# canon 60D problem



## Kydee (Oct 28, 2013)

have you ever enocuntere black lines moving up and down appearing on your screen when on movie mode?


----------



## Kydee (Oct 28, 2013)

*canon 60D video problem*

have you ever encountered black lines moving up and down appearing on your LCD screen when on movie mode? I'll appreciate if you have a minute or two to help me fix the problem. thanks


----------



## J.R. (Oct 28, 2013)

what do you imply by "black lines moving up and down"?


----------



## Kydee (Oct 28, 2013)

it is like jittering


----------



## Kydee (Oct 28, 2013)

and unfortunately it also appears on the video files.


----------



## J.R. (Oct 28, 2013)

I'm still unsure what sort of lines are appearing but you could check if these are grid lines which you may have enabled. These could also be if your aspect ratio is something other than 3:2 - I don't have a camera on hand to confirm this.


----------



## Kydee (Oct 28, 2013)

Canon 60D Problem (Dark/Green line)

sir it is just like this video. though this video is not mine, but we have the same camera problem.


----------



## J.R. (Oct 28, 2013)

This could be due to the fluorescent lighting and high shutter speeds. Fluorescent lighting cycles can be caught using faster shutter speeds which will give strange bands / patterns and color shifts. 

Try keeping your shutter speed below 1/60 and you should be fine. 

PS: If you do not notice anything like this while shooting in the daylight, there is nothing wrong with the camera.


----------



## Jason Montalvo (Oct 28, 2013)

Hello,

Are the lines slowing moving/up down the screen ? 

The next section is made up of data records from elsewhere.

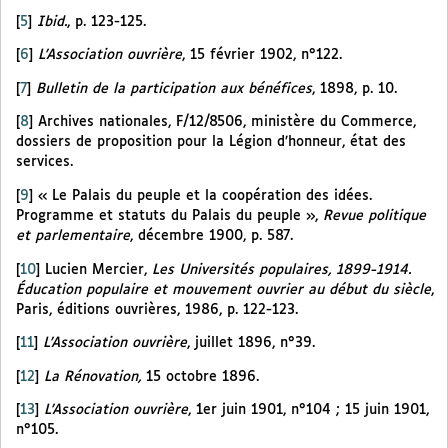
[
5
]
Ibid.
, p. 123-125.
[
6
]
L’Association ouvrière
, 15 février 1902, n°122.
[
7
]
Bulletin de la participation aux bénéfices
, 1898, p. 10.
[
8
]
Archives nationales, F/12/8506, ministère du Commerce,
dossiers de proposition pour la Légion d’honneur, état des
services.
[
9
]
« Le Palais du peuple et la coopération des idées.
Programme et statuts du Palais du peuple »,
Revue politique
et parlementaire
, décembre 1900, p. 587.
[
10
]
Lucien Mercier,
Les Universités populaires, 1899-1914.
Éducation populaire et mouvement ouvrier au début du siècle
,
Paris, éditions ouvrières, 1986, p. 122-123.
[
11
]
L’Association ouvrière
, juillet 1896, n°39.
[
12
]
La Rénovation,
15 octobre 1896.
[
13
]
L’Association ouvrière
, 1er juin 1901, n°104 ; 15 juin 1901,
n°105.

Is so it's your shutter speed, when shooting in an environment where there are lots of lights on in the room try changing the shutter speed to 1/60th of a sec.


----------



## paul13walnut5 (Oct 29, 2013)

Yes.

Usually under flourescent light, or where something is illuminated in a phase, like a tv set or other electronic devices (I had it really bad once with a one-armed bandit)

Juggle your shutter a stop for that one shot or scene.

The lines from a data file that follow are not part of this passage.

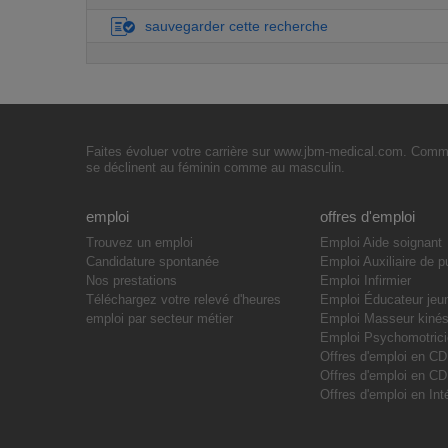
sauvegarder cette recherche
Faites évoluer votre carrière sur www.jbm-medical.com. Commen
se déclinent au féminin comme au masculin.
emploi
offres d'emploi
Trouvez un emploi
Emploi Aide soignant
Candidature spontanée
Emploi Auxiliaire de p
Nos prestations
Emploi Infirmier
Téléchargez votre relevé d'heures
Emploi Éducateur jeu
emploi par secteur métier
Emploi Masseur kinés
Emploi Psychomotric
Offres d'emploi en CD
Offres d'emploi en C
Offres d'emploi en Int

In some situations, say like recording a tv screen, it can be helpful to run the camera off of the same mains supply as the device, so they are in phase.


----------



## neuroanatomist (Oct 29, 2013)

J.R. said:


> This could be due to the fluorescent lighting and high shutter speeds. Fluorescent lighting cycles can be caught using faster shutter speeds which will give strange bands / patterns and color shifts.
> 
> Try keeping your shutter speed below 1/60 and you should be fine.



+1

Common problem with an easy solution.


----------